ABC

Gent, Sint-Baafskathedraal (voor 1559 Sint-Janskerk)

Uiteraard komt u hier voor het Lam Gods, maar neem vervolgens toch even de tijd om het koor te betreden. Daar hangen sinds november 1445 zevenendertig wapenborden (vermoedelijk geschilderd door Hue de Boulogne) die herinneren aan het zevende kapittel van de Orde van het Gulden Vlies.

Een collectie van die orde in situ vinden we verder ook in de Brugse Onze-Lieve-Vrouwekerk (1468) en Sint-Salvatorskathedraal (kapittel van 1478), in de Sint-Rombautskathedraal van Mechelen (1491) als ook in de Grote Kerk van Den Haag (1456, al zijn de wapenschilden replica’s uit ca. 1539). Verder zijn er natuurlijk nog losse borden, o.a. in het Noordbrabants museum in ’s Hertogenbosch en in het Amsterdamse Rijksmuseum.

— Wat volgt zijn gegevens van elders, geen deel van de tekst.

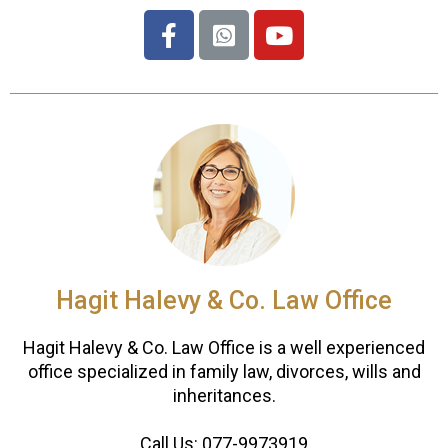
Hagit Halevy & Co. Law Office
Hagit Halevy & Co. Law Office is a well experienced
office specialized in family law, divorces, wills and
inheritances.
Call Us:
077-9973919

Speciaal voor dit Gentse kapittel werden drie peperdure liturgische koorkappen vervaardigd die naar alle waarschijnlijkheid overeenkomen met de gewaden die in de schatkamer van het Weense Kunsthistorisches Museum worden bewaard. De figuren van Christus, Maria en Sint-Jan op die kappen zelf lijken erg geïnspireerd door de versies die Jan van Eyck maakte voor het Lam Gods. Het is een fijne gedachte dat er op 4, 5 en 6 november 1445 een onzichtbare artistieke draad liep tussen het in de Vijdkapel hangende meesterwerk van Van Eyck en de prachtstukken die door de religieuze voorgangers van het Gulden Vlies werden gedragen. Deze gewaden moeten samen met de ceremoniële mantels van de Orde veel opzien hebben gebaard in Gent: van het Prinsenhof duurde het toch al gauw een klein half vuur vooraleer de hele stoet goed en wel was aangekomen bij de toenmalige Sint-Janskerk.

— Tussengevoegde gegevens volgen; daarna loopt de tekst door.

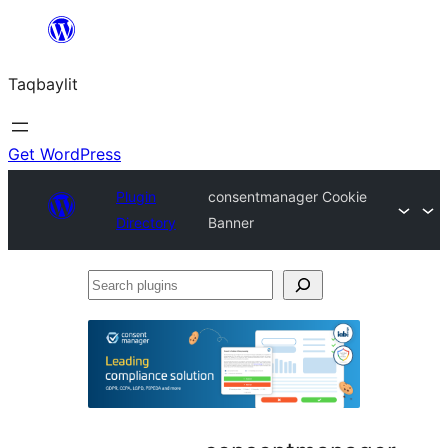
Ngez
ɣer
Taqbaylit
ugbur
Get WordPress
Plugin
consentmanager Cookie
Directory
Banner
Search
plugins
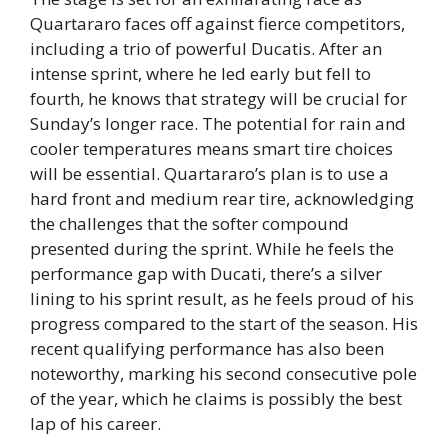
Quartararo faces off against fierce competitors,
including a trio of powerful Ducatis. After an
intense sprint, where he led early but fell to
fourth, he knows that strategy will be crucial for
Sunday’s longer race. The potential for rain and
cooler temperatures means smart tire choices
will be essential. Quartararo’s plan is to use a
hard front and medium rear tire, acknowledging
the challenges that the softer compound
presented during the sprint. While he feels the
performance gap with Ducati, there’s a silver
lining to his sprint result, as he feels proud of his
progress compared to the start of the season. His
recent qualifying performance has also been
noteworthy, marking his second consecutive pole
of the year, which he claims is possibly the best
lap of his career.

Graag vestig ik uw aandacht op de aanwezigheid van Boudewijn van Lannoy: hij was er al bij van in het begin in 1430 en zou in totaal deelnemen aan niet minder dan twaalf kapittels. De lezers kennen hem o.a. als de gouverneur van het Rijselse Kasteel van Kortrijk, als de deelnemers aan de scabreuze vertelavonden van Filips de Goede op het Paleis van de Koudenberg, maar misschien toch vooral als de man met de doodgraversblik op een van de bewaarde portretten die Jan van Eyck maakte. Onderzoek leerde dat de eiken plank die Van Eyck hiervoor gebruikte oorspronkelijk deel uitmaakte van dezelfde Baltische eik als twee andere van zijn werken: Het portret van een man (vermoedelijk Giovanni Arnolfini) en De heilige Franciscus ontvangt de stigmata. Dat doet me eraan denken dat de zevendertig Gentse wapenborden vermoedelijk ook een moederboom moeten delen. Op elkaar gestapeld zouden ze een klein idee geven van de oude Noord-Europese eik die ter meerdere glorie van die Orde van het Gulden Vlies een kleine zeshonderd jaar geleden werd omgehakt.

In een zijbeuk hangen de wapenborden van het kapittel uit 1559, het eerste onder leiding van Filips II, het laatste van de Orde in haar oorspronkelijke hoedanigheid. Later zou er een Spaanse variant van het Gulden Vlies ontstaan, die Napoleon Bonaparte in 1809 bijna had herenigd door er een Franse tak aan toe te voegen. Onder druk van de houders van het door hem gestichte Légion d’honneur zou het er nooit van komen, en in 1813 werd het project definitief afgevoerd. Wel hebben we nog de plannen voor de nieuwe ketting van het Gulden Vlies: de Franse keizer had boven de ram van Filips de Goede een napoleontische adelaar laten aanbrengen.